The remains were found buried in plastic bags behind a water tank in the house of a businessman for whom Mr Kohli worked in Noida, one of the many working class suburbs that ring the sprawling capital.

The businessman, Mohinder Singh, and a medical store owner were also arrested but police refused to say whether they had any direct involvement in the killings. The police chief for the area, R K S Rathore, said that after the bodies, many of them in parts, were found, the alleged killer, a domestic servant at the house, confessed to luring at least seven children to the home and killing them. "Now we're investigating further and in due course we'll come to know more details, including the number of bodies," Mr Rathore told the Associated Press news agency.

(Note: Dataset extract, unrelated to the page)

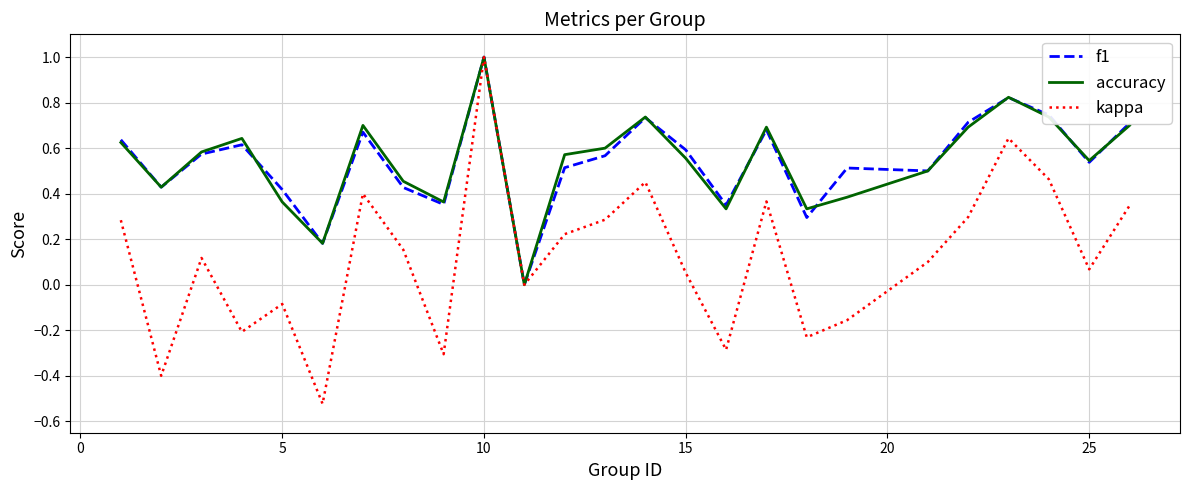

How many positive values does the f1 series have?

24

Despite police statements some confusion remained last night over exactly how many bodies had actually been found.

"We have recovered four skeletons on the basis of the information given by Satish but the actual figure of the total skeletons would be known only after medical investigations," said police inspector Jagmohan Yadav.

But angry residents, many of whom hurled stones at the house, told reporters that as many as 38 children, mostly young girls, had gone missing in the area over the past 21 months and they accused the police of failing to investigate the disappearances.

One woman, Sunita, whose daughter went missing 15 months ago, told The Times of India: "We have been complaining about this for the past so many months but police only want money from us. We only get abused and beaten by the cops every time we go to inquire about our missing children."

Hundreds of people descended upon the crime scene yesterday to see if any of the bodies could be identified but, according to the police, no remains recovered so far belong to any of the 38 missing children. Police called off the search as darkness descended yesterday evening and it will resume today.

India has a long history of serial killers preying on vulnerable children. In late 1988, a rickshaw driver, nicknamed Auto Shankar at his trial, was found guilty and eventually hanged for killing at least nine teenage girls in the southern city of Chennai over a period of six months. Another serial killer, Raman Raghav, preyed on street urchins and killed up to nine people in Mumbai during the 1960s.

As thousands of children go missing in India every year, police are rarely able to follow up every individual disappearance. One news channel last night reported that a mid-level commander in the neighbourhood had been suspended hours after the bodies were found.